ASSIGNMENT
Count up every line of the data in which "from" occurs. The reply is one number and nothing more.

[Data excerpts]
•••

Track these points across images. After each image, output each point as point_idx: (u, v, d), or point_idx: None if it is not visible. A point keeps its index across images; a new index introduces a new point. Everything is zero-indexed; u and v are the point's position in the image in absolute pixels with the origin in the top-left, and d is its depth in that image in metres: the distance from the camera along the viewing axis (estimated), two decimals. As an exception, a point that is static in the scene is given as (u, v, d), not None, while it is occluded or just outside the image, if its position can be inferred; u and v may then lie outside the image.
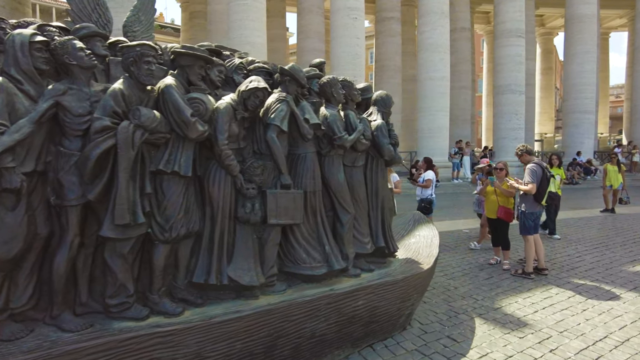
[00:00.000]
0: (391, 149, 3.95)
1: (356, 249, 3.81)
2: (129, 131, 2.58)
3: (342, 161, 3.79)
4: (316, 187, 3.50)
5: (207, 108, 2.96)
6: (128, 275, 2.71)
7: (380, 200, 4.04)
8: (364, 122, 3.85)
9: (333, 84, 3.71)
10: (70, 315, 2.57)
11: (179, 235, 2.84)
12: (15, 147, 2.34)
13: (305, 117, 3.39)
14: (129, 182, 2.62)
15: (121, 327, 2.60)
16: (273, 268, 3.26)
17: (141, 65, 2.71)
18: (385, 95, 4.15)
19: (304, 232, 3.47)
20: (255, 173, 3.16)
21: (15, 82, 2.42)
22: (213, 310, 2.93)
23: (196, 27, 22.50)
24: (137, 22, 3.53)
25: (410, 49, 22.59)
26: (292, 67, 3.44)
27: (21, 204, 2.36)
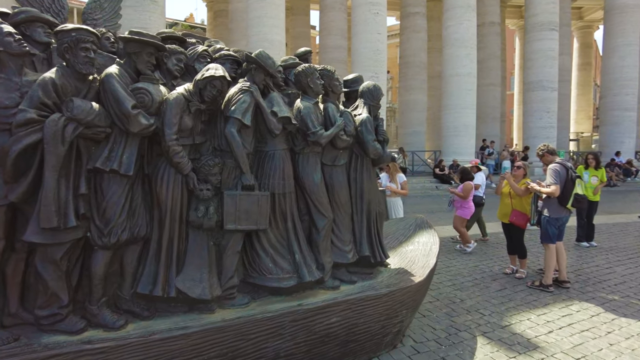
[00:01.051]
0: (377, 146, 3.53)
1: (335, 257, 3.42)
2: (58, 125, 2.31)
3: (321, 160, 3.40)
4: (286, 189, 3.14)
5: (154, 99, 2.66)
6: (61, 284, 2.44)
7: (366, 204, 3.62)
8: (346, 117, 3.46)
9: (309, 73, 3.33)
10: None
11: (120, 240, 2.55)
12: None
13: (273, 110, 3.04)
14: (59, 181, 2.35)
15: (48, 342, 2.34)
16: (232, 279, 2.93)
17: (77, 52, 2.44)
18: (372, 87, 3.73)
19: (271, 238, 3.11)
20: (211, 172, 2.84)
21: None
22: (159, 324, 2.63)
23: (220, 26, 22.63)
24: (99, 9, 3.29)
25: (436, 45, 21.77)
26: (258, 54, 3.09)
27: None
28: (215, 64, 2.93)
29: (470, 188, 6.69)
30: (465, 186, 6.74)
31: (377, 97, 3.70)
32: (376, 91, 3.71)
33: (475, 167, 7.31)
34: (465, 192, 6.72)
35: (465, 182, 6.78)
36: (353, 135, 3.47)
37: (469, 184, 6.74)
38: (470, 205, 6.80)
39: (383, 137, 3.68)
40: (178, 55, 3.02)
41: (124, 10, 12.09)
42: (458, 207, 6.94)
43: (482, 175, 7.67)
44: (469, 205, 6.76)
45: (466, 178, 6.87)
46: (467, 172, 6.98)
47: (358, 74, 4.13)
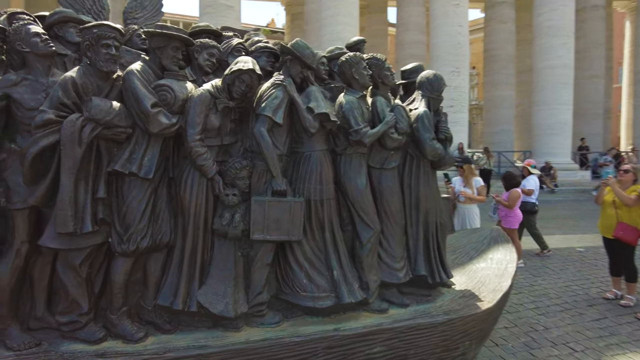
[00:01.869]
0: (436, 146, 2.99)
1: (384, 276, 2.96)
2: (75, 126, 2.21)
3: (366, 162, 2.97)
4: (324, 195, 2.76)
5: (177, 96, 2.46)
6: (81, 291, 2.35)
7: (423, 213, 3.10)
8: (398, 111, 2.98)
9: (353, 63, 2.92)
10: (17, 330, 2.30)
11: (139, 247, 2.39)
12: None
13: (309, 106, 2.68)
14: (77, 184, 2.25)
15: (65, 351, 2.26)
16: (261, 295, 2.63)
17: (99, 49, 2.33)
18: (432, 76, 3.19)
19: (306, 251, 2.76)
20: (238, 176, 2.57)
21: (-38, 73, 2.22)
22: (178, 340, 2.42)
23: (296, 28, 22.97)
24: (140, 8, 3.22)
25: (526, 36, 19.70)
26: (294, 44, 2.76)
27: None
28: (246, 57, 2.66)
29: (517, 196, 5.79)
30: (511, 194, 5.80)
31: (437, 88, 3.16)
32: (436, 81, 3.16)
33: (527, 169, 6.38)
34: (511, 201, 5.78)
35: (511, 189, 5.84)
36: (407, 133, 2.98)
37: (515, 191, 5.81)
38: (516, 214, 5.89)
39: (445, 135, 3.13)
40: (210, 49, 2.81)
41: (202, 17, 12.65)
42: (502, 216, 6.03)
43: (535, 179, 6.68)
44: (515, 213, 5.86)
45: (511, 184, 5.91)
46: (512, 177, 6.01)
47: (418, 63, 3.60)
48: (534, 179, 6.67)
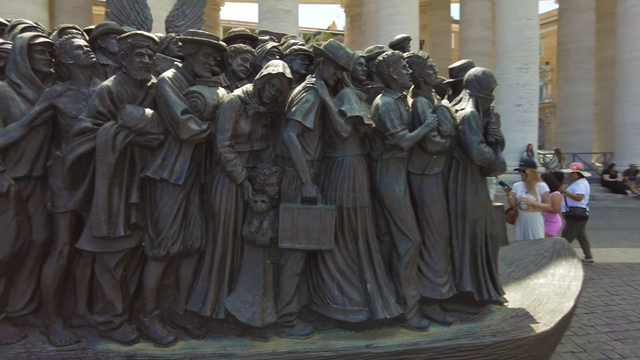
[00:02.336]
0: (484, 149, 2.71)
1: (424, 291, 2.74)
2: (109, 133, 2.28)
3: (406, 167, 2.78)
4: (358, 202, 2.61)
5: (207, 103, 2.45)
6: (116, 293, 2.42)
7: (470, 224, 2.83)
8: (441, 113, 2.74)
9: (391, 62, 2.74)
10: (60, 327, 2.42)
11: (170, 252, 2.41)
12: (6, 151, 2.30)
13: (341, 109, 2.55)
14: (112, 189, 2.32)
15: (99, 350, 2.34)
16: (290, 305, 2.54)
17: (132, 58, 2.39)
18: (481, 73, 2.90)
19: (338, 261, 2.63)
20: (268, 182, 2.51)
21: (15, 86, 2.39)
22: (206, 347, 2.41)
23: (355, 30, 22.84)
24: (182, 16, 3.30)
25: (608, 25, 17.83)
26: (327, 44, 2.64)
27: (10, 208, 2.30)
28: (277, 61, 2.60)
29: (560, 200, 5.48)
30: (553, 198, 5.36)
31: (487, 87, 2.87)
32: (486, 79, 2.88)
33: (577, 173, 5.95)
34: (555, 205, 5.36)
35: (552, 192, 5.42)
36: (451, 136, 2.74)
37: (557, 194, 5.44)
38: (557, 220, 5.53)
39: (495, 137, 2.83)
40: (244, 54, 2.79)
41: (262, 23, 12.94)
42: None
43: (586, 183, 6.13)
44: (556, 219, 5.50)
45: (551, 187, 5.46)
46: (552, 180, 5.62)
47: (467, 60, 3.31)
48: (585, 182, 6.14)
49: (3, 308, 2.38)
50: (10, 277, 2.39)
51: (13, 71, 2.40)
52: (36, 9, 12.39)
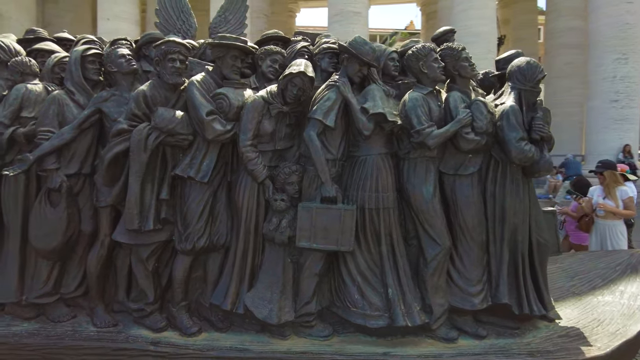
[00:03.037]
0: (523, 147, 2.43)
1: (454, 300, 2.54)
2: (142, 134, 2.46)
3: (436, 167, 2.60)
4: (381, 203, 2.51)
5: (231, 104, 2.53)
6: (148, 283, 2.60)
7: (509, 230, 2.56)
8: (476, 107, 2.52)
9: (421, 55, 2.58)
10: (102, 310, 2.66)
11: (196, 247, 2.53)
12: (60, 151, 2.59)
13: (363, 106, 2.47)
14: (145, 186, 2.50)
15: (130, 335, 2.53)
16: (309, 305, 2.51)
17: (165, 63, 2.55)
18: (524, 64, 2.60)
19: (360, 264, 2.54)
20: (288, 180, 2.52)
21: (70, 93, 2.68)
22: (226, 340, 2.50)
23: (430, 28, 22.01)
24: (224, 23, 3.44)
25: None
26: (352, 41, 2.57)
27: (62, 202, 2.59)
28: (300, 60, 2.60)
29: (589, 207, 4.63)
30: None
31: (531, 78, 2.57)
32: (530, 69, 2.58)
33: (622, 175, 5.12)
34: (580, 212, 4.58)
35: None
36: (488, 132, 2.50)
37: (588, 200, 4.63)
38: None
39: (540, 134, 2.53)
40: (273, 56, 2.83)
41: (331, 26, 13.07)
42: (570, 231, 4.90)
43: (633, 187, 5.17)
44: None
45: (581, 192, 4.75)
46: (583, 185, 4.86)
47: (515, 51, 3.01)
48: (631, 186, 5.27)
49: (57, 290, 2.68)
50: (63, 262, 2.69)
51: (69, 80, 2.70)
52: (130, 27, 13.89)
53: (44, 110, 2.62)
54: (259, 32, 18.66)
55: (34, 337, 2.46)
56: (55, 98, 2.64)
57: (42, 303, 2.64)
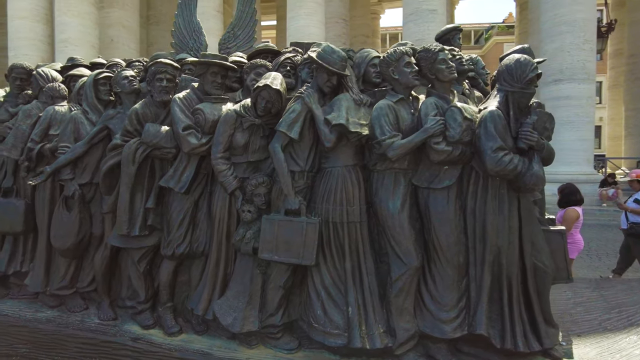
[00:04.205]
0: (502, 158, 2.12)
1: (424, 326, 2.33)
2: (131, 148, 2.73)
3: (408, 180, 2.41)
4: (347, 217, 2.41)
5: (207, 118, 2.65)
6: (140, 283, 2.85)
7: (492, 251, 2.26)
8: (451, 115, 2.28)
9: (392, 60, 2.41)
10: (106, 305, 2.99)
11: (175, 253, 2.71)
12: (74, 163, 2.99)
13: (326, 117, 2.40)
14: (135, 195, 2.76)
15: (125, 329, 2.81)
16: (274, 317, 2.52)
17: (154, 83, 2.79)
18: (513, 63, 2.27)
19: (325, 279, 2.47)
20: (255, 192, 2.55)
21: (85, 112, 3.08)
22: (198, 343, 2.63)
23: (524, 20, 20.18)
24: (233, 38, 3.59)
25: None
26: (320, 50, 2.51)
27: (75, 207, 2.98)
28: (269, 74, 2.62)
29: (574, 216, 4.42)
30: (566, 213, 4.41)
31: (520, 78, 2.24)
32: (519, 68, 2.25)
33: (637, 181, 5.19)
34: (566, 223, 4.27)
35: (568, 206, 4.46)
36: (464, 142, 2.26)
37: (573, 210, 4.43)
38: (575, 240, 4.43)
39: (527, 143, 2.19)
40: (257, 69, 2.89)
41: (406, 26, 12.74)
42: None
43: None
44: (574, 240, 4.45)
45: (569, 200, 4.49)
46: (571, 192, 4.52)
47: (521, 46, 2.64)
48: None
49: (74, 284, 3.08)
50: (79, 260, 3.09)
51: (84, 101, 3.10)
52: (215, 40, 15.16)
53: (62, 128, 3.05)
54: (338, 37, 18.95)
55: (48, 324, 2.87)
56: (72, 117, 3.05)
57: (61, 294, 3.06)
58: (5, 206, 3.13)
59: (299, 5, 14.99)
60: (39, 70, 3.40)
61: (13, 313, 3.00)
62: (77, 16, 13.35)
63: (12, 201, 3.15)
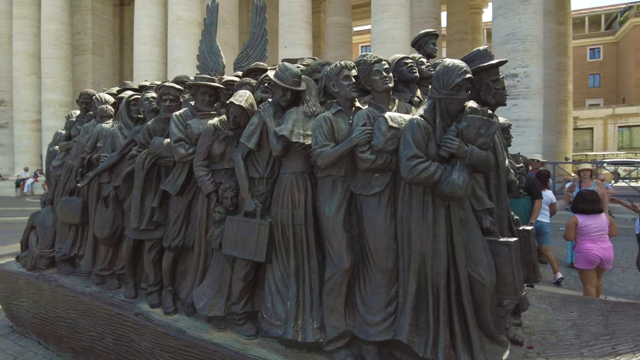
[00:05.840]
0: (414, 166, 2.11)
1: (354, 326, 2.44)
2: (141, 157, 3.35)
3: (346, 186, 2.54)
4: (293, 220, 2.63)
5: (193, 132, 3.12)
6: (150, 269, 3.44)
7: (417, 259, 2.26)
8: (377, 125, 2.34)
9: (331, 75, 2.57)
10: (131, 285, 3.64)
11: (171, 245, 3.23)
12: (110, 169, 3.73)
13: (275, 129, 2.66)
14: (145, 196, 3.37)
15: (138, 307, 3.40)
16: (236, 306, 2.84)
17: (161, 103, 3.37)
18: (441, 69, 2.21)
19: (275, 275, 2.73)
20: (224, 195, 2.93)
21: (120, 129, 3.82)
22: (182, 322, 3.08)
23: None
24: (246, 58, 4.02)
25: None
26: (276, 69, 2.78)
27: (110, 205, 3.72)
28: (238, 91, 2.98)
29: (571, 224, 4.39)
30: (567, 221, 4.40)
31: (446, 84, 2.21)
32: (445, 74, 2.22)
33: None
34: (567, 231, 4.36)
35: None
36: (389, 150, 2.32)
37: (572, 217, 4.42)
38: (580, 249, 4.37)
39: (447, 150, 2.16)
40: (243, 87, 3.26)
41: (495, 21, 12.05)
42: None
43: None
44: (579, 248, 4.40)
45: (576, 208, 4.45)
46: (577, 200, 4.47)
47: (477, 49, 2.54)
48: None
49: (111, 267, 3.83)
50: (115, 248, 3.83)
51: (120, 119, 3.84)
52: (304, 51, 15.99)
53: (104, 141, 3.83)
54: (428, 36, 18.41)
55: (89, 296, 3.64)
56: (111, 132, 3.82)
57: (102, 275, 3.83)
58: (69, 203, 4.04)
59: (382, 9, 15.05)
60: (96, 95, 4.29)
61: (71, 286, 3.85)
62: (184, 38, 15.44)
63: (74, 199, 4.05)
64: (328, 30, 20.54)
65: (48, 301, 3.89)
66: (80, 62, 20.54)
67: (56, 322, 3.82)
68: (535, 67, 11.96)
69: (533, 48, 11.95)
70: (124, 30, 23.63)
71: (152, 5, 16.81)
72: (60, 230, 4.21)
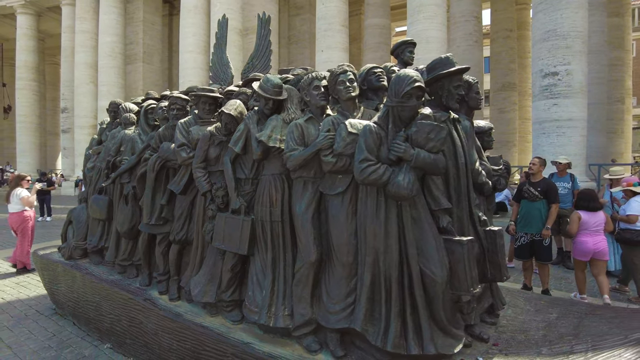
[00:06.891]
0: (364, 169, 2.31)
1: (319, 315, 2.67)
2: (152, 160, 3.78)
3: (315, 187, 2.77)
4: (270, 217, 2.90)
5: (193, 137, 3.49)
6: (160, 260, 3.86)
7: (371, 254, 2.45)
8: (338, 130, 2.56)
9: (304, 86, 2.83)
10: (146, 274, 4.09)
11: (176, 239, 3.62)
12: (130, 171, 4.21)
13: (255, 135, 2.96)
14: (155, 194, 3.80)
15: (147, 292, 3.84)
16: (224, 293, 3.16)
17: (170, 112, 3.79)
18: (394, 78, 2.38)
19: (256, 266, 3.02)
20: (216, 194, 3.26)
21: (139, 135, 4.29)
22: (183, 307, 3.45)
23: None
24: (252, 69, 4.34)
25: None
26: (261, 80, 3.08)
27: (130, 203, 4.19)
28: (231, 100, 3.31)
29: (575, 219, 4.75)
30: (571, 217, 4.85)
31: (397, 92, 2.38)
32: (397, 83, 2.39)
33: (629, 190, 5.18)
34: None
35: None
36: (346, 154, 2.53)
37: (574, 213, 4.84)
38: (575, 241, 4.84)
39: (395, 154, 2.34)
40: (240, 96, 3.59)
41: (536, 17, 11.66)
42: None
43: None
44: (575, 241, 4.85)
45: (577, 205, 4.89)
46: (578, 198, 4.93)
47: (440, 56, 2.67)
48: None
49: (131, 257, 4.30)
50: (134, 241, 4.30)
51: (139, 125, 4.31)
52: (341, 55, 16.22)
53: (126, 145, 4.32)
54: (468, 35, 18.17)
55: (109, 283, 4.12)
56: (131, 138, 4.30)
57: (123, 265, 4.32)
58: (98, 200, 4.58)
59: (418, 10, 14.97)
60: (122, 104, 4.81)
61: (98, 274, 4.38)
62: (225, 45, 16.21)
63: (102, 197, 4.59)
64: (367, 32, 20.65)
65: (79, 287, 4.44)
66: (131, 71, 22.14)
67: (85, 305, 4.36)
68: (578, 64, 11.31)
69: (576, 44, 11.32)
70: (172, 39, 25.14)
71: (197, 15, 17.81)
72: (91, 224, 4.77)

•••

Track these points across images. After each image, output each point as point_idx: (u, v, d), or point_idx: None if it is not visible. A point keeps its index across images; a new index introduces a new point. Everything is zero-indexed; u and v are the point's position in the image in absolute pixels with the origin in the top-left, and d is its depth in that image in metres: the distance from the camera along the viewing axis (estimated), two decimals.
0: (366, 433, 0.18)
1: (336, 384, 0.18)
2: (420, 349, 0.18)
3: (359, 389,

•••

TASK RESPONSE
2